*What the task asks:* All lines of the entries with "Kees" in them must be listed.

*Information:*
**********

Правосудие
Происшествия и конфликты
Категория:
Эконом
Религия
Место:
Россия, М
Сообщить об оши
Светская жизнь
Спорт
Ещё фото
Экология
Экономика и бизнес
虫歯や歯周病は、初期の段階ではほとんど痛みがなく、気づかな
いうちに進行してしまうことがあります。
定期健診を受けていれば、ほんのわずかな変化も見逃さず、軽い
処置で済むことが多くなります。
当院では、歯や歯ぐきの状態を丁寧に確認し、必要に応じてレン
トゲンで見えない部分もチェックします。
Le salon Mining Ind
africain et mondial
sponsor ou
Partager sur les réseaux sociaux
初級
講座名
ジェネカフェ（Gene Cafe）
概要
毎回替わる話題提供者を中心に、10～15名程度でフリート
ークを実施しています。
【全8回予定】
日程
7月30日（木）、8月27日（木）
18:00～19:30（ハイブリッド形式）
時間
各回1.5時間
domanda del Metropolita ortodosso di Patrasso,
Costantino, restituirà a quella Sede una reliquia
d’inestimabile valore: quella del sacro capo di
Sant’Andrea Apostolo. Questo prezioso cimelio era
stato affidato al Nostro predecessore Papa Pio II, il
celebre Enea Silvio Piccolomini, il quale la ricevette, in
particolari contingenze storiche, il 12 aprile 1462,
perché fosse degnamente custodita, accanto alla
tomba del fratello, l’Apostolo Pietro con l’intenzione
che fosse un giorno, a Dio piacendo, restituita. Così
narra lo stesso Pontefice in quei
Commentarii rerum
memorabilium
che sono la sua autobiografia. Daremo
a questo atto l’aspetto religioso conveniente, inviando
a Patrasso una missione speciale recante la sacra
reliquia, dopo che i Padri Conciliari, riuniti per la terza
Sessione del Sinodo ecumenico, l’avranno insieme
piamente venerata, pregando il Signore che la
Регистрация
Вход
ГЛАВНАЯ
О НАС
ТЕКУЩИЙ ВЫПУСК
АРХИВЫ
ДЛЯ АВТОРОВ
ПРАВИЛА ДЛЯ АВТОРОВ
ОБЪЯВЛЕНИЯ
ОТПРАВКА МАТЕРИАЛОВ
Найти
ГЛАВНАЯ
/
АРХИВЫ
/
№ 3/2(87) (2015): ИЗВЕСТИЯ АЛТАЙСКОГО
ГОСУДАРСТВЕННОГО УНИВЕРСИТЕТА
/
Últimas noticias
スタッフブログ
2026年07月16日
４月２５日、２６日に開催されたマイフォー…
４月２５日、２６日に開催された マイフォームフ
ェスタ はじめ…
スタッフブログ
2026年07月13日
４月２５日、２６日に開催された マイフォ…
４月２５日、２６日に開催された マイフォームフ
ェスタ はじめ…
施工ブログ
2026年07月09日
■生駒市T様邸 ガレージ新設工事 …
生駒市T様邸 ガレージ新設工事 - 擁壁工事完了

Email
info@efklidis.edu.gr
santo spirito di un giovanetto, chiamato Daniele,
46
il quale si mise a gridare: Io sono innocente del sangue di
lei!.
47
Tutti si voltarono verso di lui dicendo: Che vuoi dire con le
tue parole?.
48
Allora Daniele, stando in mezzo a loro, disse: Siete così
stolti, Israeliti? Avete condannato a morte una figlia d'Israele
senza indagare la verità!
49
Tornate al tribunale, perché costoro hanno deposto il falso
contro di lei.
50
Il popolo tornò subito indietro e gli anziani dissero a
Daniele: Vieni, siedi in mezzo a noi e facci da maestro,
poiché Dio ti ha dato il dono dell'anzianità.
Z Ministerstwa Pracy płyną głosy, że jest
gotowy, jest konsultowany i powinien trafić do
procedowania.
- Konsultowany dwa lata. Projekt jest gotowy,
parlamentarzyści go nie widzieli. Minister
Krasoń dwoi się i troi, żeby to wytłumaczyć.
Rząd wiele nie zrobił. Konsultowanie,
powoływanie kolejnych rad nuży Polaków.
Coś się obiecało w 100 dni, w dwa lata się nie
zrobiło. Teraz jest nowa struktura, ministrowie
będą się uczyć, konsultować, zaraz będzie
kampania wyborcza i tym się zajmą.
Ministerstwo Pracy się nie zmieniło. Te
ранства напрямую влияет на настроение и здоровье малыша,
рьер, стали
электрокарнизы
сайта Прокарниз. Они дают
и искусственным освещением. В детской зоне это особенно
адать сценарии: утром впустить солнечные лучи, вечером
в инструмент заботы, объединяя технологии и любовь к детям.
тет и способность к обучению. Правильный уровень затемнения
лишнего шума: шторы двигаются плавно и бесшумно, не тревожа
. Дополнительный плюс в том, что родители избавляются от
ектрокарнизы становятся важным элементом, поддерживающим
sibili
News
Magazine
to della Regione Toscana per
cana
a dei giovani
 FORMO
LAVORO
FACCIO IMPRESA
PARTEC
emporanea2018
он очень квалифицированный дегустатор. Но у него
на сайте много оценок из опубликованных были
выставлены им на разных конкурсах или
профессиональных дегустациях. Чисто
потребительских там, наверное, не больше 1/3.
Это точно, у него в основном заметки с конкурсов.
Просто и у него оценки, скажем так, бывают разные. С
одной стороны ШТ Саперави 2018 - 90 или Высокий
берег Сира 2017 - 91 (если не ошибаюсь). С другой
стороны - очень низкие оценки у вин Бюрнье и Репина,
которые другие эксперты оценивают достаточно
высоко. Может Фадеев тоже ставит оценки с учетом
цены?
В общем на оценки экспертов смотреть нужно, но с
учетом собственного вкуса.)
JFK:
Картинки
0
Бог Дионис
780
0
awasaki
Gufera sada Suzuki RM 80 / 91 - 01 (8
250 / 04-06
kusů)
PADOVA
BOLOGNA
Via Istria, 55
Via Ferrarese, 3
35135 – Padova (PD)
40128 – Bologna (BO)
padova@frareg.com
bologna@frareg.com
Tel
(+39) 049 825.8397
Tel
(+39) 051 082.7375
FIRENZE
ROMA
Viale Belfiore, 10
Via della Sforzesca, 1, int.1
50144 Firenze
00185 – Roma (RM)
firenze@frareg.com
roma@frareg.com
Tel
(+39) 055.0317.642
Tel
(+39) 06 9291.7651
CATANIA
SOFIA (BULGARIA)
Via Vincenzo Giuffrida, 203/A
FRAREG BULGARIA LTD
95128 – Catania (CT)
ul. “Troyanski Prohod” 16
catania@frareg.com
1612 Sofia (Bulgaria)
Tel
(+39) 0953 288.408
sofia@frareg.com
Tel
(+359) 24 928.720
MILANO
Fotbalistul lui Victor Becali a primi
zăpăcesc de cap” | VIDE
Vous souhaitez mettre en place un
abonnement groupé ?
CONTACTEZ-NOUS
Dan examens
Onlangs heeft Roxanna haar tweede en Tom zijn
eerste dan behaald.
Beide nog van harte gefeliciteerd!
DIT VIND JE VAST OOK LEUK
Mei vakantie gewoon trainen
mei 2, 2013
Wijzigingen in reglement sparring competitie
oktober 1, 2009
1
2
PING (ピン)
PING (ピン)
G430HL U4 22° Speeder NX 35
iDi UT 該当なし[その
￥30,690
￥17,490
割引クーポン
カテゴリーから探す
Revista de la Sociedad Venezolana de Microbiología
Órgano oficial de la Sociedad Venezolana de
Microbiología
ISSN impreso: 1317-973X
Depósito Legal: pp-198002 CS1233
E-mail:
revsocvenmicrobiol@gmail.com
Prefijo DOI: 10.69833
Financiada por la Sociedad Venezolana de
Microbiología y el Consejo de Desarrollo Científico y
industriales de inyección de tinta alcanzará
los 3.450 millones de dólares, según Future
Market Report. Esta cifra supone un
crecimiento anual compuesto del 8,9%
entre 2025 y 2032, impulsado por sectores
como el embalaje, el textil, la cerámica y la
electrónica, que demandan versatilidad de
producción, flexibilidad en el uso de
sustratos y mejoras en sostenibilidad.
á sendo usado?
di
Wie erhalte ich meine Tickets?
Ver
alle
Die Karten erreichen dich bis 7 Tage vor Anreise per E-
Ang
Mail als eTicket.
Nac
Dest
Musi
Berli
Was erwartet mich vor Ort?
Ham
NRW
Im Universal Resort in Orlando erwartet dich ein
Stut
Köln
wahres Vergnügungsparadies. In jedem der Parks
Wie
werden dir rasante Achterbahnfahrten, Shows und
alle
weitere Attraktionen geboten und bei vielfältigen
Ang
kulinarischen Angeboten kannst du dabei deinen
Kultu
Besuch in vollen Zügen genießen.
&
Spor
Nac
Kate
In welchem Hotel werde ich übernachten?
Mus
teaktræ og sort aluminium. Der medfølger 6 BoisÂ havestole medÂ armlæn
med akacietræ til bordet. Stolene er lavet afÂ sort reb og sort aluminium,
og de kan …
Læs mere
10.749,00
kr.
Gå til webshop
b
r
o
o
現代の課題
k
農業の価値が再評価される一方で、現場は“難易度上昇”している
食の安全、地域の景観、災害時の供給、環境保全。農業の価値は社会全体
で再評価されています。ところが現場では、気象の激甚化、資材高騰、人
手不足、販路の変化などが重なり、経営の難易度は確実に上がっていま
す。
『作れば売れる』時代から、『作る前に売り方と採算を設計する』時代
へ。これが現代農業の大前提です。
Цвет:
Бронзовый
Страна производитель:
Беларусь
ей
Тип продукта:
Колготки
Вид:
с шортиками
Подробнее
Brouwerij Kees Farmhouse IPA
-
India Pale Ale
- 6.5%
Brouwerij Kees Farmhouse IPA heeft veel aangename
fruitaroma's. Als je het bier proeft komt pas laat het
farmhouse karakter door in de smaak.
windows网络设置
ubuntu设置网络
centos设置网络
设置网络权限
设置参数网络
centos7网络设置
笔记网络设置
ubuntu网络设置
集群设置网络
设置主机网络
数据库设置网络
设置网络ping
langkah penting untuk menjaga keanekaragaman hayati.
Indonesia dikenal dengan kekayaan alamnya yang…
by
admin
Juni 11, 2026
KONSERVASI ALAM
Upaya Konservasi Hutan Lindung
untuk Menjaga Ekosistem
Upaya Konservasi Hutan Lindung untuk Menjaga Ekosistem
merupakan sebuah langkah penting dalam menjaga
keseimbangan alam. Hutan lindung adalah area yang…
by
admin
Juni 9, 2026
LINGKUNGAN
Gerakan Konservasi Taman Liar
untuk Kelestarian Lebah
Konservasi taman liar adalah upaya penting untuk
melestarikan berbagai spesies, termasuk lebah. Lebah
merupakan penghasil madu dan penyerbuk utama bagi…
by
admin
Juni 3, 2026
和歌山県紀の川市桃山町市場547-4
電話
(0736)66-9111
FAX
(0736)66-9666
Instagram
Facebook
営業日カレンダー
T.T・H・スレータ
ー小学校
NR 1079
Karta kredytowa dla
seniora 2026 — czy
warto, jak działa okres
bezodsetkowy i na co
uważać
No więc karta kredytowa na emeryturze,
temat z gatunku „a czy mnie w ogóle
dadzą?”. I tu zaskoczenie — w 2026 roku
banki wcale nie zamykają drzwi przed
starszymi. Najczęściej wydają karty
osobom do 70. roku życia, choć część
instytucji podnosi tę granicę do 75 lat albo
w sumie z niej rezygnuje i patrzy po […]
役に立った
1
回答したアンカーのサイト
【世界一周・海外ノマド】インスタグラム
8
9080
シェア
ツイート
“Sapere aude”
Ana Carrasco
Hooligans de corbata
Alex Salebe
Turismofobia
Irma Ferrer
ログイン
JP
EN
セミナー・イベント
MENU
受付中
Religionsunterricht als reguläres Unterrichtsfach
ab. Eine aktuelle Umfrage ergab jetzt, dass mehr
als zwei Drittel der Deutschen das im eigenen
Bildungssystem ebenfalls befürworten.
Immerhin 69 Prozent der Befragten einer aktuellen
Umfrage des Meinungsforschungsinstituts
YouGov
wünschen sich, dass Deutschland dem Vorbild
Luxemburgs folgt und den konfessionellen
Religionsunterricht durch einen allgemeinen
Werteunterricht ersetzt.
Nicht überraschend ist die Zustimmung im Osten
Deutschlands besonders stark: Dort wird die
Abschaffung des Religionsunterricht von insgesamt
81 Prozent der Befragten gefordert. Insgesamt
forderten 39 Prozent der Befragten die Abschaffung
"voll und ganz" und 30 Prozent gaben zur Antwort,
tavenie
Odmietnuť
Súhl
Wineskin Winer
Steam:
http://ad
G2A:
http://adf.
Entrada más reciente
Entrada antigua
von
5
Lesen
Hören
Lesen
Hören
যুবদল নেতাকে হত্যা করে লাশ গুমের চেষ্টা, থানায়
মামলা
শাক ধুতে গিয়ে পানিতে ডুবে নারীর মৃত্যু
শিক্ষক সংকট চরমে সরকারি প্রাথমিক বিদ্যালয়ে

**********

*Answer for the task:*
Brouwerij Kees Farmhouse IPA
Brouwerij Kees Farmhouse IPA heeft veel aangename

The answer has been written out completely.